Começa no próximo dia 16 de janeiro um novo período de estado de emergência, que renova e agrava o instituído (e também renovado) pelo decreto presidencial n.º 6-A/2021 de 6 de janeiro. O novo decreto presidencial, o n.º 6-B/2021 de 13 de janeiro, publicado ontem em Diário da República depois de aprovado pela Assembleia da República, invoca novamente uma situação de «estado de calamidade» associado ao vírus SARS-CoV-2 como justificativo daquele estado, que a própria Constituição define como de suspensão de direitos, liberdades e garantias (Art.º 19.º).
É altamente discutível que uma epidemia ou pandemia como a associada ao vírus referido possa ser considerada um "estado de calamidade" como aquele previsto no texto da Constituição e aí colocado (Art.º 19.º, §2) juntamente com as situações de «agressão efetiva ou iminente por forças estrangeiras» e de «grave ameaça ou perturbação da ordem constitucional». É muito discutível que um problema de saúde pública possa estar incluído no espírito do artigo, todo ele claramente pensado como resposta de exceção a uma situação de subversão da ordem constitucional e/ou da ordem pública.

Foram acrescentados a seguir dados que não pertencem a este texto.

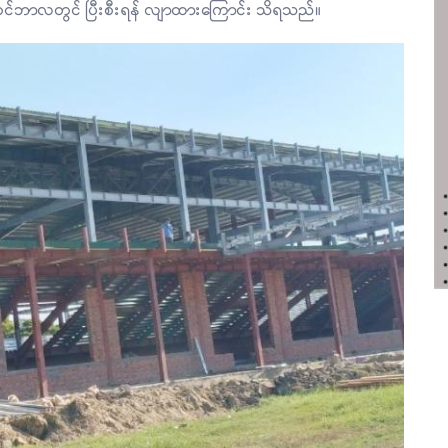
်တင်ဘာလတွင် ပြီးစီးရန် လျာထားကြောင်း သိရသည်။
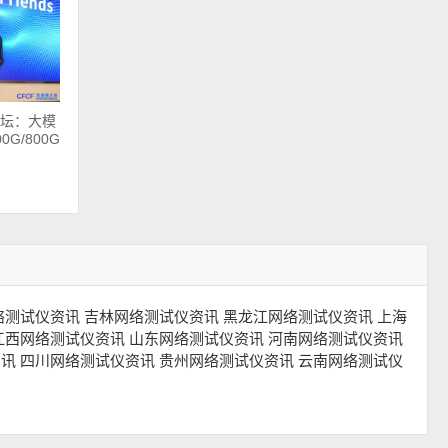
论坛：大模
G/800G
络测试仪资讯
吉林网络测试仪资讯
黑龙江网络测试仪资讯
上海
江西网络测试仪资讯
山东网络测试仪资讯
河南网络测试仪资讯
资讯
四川网络测试仪资讯
贵州网络测试仪资讯
云南网络测试仪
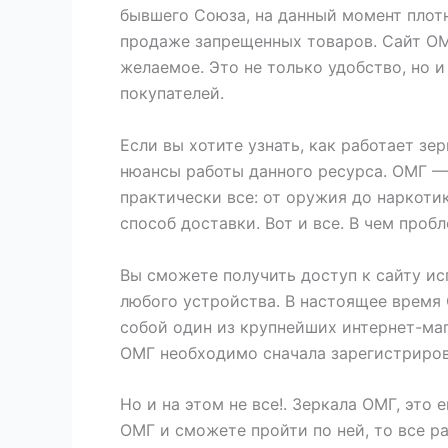
бывшего Союза, на данный момент плот
продаже запрещенных товаров. Сайт OM
желаемое. Это не только удобство, но 
покупателей.
Если вы хотите узнать, как работает з
нюансы работы данного ресурса. ОМГ — 
практически все: от оружия до наркотик
способ доставки. Вот и все. В чем проб
Вы сможете получить доступ к сайту ис
любого устройства. В настоящее время
собой один из крупнейших интернет-маг
ОМГ необходимо сначала зарегистрирова
Но и на этом не все!. Зеркала ОМГ, это 
ОМГ и сможете пройти по ней, то все р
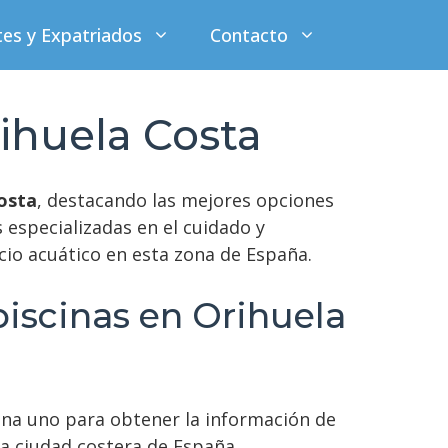
tes y Expatriados
Contacto
ihuela Costa
osta
, destacando las mejores opciones
 especializadas en el cuidado y
io acuático en esta zona de España.
iscinas en Orihuela
ona uno para obtener la información de
sa ciudad costera de España.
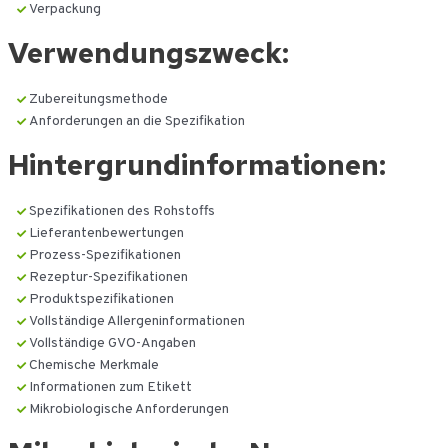
Verpackung
Verwendungszweck:
Zubereitungsmethode
Anforderungen an die Spezifikation
Hintergrundinformationen:
Spezifikationen des Rohstoffs
Lieferantenbewertungen
Prozess-Spezifikationen
Rezeptur-Spezifikationen
Produktspezifikationen
Vollständige Allergeninformationen
Vollständige GVO-Angaben
Chemische Merkmale
Informationen zum Etikett
Mikrobiologische Anforderungen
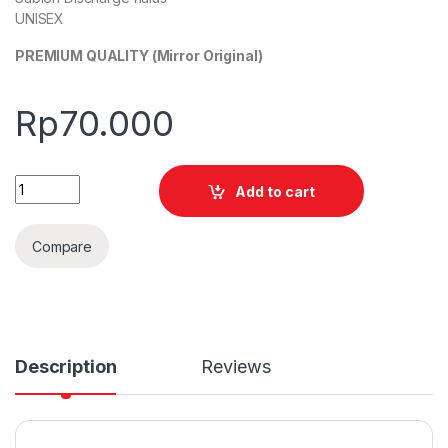
UNISEX
PREMIUM QUALITY (Mirror Original)
Rp
70.000
Quantity
Add to cart
Compare
Description
Reviews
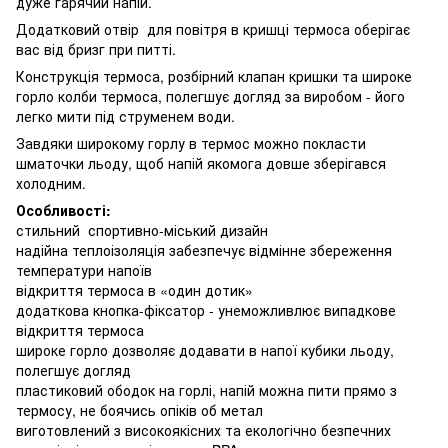
дуже гарячий напій.
Додатковий отвір для повітря в кришці термоса оберігає
вас від бризг при питті.
Конструкція термоса, розбірний клапан кришки та широке
горло колби термоса, полегшує догляд за виробом - його
легко мити під струменем води.
Завдяки широкому горлу в термос можно покласти
шматочки льоду, щоб напій якомога довше зберігався
холодним.
Особливості:
стильний спортивно-міський дизайн
надійна теплоізоляція забезпечує відмінне збереження
температури напоїв
відкриття термоса в «один дотик»
додаткова кнопка-фіксатор - унеможливлює випадкове
відкриття термоса
широке горло дозволяє додавати в напої кубики льоду,
полегшує догляд
пластиковий ободок на горлі, напій можна пити прямо з
термосу, не боячись опіків об метал
виготовлений з високоякісних та екологічно безпечних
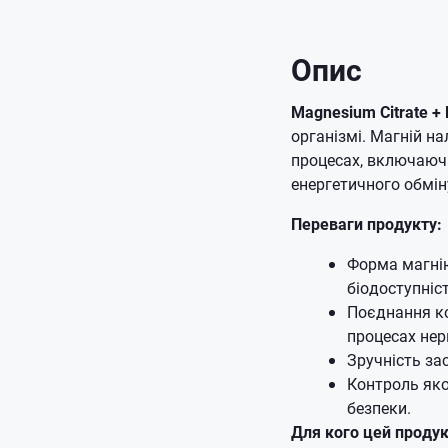
Опис
Magnesium Citrate + 
організмі. Магній на
процесах, включаючи
енергетичного обмін
Переваги продукту:
Форма магні
біодоступніс
Поєднання ко
процесах нерв
Зручність за
Контроль яко
безпеки.
Для кого цей проду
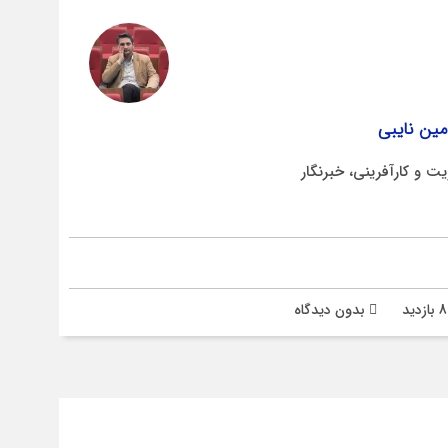
ین نایبی
ت و کارآفرینی، خبرنگار
بدون دیدگاه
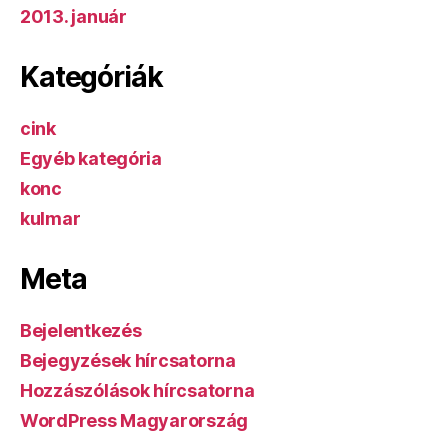
2013. január
Kategóriák
cink
Egyéb kategória
konc
kulmar
Meta
Bejelentkezés
Bejegyzések hírcsatorna
Hozzászólások hírcsatorna
WordPress Magyarország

É verdade que pode considerar-se algo indefinido no texto constitucional o termo «estado de calamidade», mas este tem de ser lido no contexto do artigo respetivo, que não tem qualquer menção a algo de semelhante ou decorrente de um problema de saúde pública. À luz do articulado da Constituição, uma crise de saúde pública poderia justificar muitas ações dos órgãos do Estado, mas não um estado de emergência -- ou, já agora, um estado de sítio (também previsto no Art.º 19.º). Mas não é admissível que "estado de calamidade" possa ser o que o Presidente, a Assembleia ou o Governo da República decidam ser; porque tal discricionariedade, como se vê, equivaleria a, por ela, fazer depender da vontade daqueles órgãos a adequação do estado de emergência (e, já agora, do estado de sítio) a qualquer circunstância minimamente fora da "normalidade".
Aquele estado de exceção só pode resultar de um ato de defesa da ordem constitucional contra atos conscientes e deliberados, e de risco real, de alguém que a pretende subverter ou ameaçar. E um problema de saúde pública, causado por um vírus, não se enquadra no espírito do Art.º 19.º, que prevê e regula aquele estado.
Este decreto presidencial, como os anteriores nos mesmos moldes, é, pois, inconstitucional. A esta conclusão acresce que o decreto n.º 6-B/2021 de 13 de janeiro, pelo tipo de medidas que autoriza de requisição pelo Estado de recursos humanos e materiais privados ou de interferência em preços de bens e regimes de licenciamento de atividades económicas, viola de modo estrondoso o §4.º do mesmo Art.º 19.º, que obriga o estado de exceção decretado a «respeitar o princípio da proporcionalidade e limitar-se, nomeadamente quanto à sua extensão e duração e aos meios utilizados, ao estritamente necessário ao pronto restabelecimento da ordem constitucional». Isto é muito diferente de dar ao Governo todos os meios que ele possa, eventualmente e no seu próprio critério, julgar necessários.
[P.S. Como, associado a este decreto, surge de novo a medida desproporcionada de obrigar os cidadãos a um confinamento geral, o L&LP volta a colocar o seu banner contra esta violação liberticida do direito de deslocação dos cidadãos portugueses.]